La redécouverte de la rhétorique, par les intellectuels comme Kenneth Burke mais aussi par les professionnels
de la communication (publicité, médias, politique, etc.), permit de redécouvrir les textes classiques et toute la
richesse et les techniques de cet art oratoire. Pour Jean-Jacques Robrieux, la « société du savoir » et de la
communication y est pour beaucoup, le locuteur du XXe siècle a en effet « un besoin d’expression [et] de
décoder des messages de plus en plus complexes ».
Les termes « rhétorique » ou « sophistique » (qui lui est souvent, par méconnaissance, associé) sont souvent
utilisés de nos jours avec un sens péjoratif, quand le locuteur souhaite opposer les paroles creuses à l’action,
ou séparer l’information de la désinformation, de la propagande, ou encore pour qualifier des formes
douteuses de discours pseudo-argumentatif. Il est ainsi courant d’entendre que tel politicien « fait de la
rhétorique ». Michel Meyer résume ainsi la représentation de la discipline dans l’esprit commun : « Le sophiste
est l’antithèse du philosophe comme la rhétorique est le contraire de la pensée juste ». Jean-Jacques Robrieux
explique lui que l’usage du terme est souvent en usage pour « dévaloriser des modes d’expressions affectés,
ampoulés ou artificiels ». La rhétorique est ainsi vue traditionnellement comme l’apanage de la démagogie, du
discours politique, de la publicité ou du marketing.

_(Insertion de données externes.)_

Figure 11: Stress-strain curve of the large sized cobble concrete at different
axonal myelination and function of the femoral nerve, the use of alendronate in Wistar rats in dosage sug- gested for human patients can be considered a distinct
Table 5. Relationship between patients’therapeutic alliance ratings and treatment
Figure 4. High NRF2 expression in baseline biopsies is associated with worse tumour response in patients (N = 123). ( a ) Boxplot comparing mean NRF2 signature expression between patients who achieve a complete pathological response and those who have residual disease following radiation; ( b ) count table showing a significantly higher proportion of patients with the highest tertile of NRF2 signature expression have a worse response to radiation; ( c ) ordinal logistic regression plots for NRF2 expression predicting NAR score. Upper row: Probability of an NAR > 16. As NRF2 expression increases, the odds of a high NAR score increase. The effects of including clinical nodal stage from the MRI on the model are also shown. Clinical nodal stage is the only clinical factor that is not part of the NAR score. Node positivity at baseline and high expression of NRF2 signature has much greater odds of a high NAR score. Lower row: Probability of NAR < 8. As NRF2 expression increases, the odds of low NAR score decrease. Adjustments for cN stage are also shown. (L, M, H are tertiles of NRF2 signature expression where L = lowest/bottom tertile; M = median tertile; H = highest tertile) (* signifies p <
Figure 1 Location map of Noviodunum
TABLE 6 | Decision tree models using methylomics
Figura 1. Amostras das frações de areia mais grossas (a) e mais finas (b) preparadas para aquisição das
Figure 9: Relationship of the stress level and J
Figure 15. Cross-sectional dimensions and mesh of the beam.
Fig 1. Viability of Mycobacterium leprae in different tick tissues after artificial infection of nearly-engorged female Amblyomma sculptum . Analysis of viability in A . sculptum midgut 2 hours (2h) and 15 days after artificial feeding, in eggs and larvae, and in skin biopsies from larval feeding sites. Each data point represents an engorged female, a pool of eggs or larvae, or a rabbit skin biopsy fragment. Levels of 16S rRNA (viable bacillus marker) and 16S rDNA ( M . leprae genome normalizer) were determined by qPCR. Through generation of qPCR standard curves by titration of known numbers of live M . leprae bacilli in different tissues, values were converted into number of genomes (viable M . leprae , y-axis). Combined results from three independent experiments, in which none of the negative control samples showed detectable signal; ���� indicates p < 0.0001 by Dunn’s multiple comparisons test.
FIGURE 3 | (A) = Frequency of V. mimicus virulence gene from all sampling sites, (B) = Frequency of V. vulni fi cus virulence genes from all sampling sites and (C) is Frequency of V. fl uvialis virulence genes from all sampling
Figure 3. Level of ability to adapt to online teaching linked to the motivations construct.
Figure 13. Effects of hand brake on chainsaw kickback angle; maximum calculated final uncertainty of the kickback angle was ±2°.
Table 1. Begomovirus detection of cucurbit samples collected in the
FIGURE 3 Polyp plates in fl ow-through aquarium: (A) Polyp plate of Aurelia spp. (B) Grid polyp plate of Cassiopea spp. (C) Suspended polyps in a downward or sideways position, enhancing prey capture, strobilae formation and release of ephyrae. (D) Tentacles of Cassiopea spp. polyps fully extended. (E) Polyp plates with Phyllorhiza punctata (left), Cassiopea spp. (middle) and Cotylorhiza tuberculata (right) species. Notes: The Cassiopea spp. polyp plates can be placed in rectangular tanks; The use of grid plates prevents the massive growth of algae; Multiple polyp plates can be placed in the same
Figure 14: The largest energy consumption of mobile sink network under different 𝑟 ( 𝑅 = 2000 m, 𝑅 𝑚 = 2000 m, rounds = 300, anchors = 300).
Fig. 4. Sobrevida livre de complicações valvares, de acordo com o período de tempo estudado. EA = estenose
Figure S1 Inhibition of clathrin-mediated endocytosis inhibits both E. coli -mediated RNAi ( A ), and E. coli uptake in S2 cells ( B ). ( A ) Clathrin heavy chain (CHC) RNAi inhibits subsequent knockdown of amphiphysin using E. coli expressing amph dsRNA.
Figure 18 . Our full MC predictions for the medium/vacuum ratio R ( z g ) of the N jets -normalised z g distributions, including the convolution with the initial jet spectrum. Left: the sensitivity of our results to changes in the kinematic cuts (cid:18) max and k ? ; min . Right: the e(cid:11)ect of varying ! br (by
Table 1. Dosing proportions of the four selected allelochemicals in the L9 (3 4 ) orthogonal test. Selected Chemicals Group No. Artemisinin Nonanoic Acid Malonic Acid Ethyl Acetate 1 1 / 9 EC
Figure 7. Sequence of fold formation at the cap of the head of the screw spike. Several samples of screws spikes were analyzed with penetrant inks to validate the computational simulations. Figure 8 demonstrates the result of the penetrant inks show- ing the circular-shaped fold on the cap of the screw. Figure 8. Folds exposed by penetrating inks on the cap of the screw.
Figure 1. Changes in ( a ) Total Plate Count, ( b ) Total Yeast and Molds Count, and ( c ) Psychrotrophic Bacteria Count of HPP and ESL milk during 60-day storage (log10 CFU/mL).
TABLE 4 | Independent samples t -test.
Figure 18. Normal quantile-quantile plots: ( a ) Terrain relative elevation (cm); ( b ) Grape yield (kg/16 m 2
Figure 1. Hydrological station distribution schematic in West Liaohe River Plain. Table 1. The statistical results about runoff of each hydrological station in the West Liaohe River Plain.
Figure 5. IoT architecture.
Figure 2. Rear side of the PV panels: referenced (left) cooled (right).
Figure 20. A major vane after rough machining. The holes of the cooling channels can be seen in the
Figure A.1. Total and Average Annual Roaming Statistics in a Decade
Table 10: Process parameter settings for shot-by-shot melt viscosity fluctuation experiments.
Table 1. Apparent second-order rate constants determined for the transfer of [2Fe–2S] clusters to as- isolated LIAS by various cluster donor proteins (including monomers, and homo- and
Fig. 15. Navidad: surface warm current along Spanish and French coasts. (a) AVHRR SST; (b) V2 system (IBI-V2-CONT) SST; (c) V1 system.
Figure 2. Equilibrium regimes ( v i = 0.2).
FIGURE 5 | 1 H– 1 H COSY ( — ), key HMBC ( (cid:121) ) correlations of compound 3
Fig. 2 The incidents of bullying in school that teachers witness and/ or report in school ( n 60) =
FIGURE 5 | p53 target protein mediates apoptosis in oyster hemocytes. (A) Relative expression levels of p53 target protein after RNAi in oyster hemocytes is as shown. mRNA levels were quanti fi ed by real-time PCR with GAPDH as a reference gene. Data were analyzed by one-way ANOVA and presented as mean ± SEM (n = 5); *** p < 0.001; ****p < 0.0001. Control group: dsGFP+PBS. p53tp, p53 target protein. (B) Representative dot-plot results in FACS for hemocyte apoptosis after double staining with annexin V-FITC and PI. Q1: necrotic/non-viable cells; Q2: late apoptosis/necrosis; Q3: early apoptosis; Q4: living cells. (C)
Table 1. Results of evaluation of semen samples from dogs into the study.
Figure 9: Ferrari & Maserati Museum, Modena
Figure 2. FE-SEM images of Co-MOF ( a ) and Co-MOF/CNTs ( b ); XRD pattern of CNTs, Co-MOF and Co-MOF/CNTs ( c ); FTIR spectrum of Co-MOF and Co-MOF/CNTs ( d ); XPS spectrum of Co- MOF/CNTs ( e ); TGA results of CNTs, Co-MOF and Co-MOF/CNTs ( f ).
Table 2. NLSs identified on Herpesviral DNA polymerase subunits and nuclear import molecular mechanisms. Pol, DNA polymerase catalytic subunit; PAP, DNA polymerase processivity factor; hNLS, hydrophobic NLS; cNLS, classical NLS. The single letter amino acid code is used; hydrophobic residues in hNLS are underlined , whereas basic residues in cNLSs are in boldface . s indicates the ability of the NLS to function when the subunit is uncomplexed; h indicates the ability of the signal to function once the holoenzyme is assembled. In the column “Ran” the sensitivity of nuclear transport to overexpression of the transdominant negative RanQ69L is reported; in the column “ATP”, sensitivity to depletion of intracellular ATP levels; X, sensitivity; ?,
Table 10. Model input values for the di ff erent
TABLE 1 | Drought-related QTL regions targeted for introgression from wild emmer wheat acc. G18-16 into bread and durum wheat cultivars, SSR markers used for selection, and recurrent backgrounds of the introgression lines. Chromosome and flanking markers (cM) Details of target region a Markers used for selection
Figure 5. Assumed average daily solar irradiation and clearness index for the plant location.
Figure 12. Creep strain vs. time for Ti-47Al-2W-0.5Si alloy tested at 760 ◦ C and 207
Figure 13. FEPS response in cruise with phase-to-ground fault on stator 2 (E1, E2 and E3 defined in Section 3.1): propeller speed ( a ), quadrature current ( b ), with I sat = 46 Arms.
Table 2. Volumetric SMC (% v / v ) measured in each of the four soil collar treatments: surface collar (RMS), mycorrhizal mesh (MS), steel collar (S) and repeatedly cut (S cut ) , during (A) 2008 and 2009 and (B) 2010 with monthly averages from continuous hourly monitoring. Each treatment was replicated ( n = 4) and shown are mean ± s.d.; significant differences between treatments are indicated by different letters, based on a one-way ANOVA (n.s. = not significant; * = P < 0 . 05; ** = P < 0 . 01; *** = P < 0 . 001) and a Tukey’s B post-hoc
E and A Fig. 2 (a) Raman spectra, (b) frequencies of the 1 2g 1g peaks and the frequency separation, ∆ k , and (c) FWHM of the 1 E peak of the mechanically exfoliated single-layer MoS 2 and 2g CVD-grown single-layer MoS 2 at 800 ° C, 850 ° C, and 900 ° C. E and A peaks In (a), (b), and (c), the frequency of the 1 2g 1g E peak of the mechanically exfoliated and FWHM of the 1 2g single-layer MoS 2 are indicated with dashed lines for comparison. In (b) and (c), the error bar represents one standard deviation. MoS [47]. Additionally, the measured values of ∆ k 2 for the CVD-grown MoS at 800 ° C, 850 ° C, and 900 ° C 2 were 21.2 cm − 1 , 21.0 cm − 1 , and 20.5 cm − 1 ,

1.4 Rhétorique et argumentation
La confusion entre la rhétorique comme art de l’éloquence, mise en œuvre de techniques de séduction au
moyen du langage, et l’argumentation comme déroulement d’un raisonnement, existe depuis les débuts de la
discipline. Souvent confondue avec la dialectique, l’argumentation met « en œuvre un raisonnement dans une
situation de communication » selon Philippe Breton. La dialectique (étymologiquement, l’» art de la
discussion »), ancien terme pour désigner le champ argumentatif, était en effet subordonnée à la rhétorique.
Le philosophe grec de l’Antiquité Zénon d’Élée comparait ainsi la dialectique, technique du dialogue, à un
« poing fermé » alors que la rhétorique lui paraissait semblable à une « main ouverte ». L’orateur romain
Cicéron explique ainsi que « L’argumentation devra s’élever en proportion de la grandeur du sujet ». Pourtant,
les différences tant théoriques que d’usages sont nombreuses.
Pour Michel Meyer, la différence principale tient au fait que « la rhétorique aborde la question par le biais de la
réponse, la présentant comme disparue, donc résolue, tandis que l’argumentation part de la question même,
qu’elle explicite pour arriver à ce qui résout la différence, le différend, entre les individus ». La publicité est à ce
sujet éclairante : il s’agit, par la rhétorique, de plaire sans forcément démontrer le bien-fondé d’un produit,
alors que le milieu juridique, au tribunal, lui, use d’argumentation pour « manifester la vérité ». Une autre
différence notable tient aux buts des deux disciplines. Si l’argumentation recherche la vérité (dans la
démonstration mathématique par exemple), la rhétorique cherche avant tout le vraisemblable. Aristote
explique en effet le premier que « le propre de la rhétorique, c’est de reconnaître ce qui est probable et ce qui
n’a que l’apparence de la probabilité ». De là vient l’image quelque peu péjorative, synonyme de « discours
fallacieux », que véhicule l’art rhétorique depuis ses débuts, notamment au sein de la sphère politique. Or, l’art
oratoire ne s’occupe que de l’opinion (doxa) selon Joëlle Gardes-Tamine.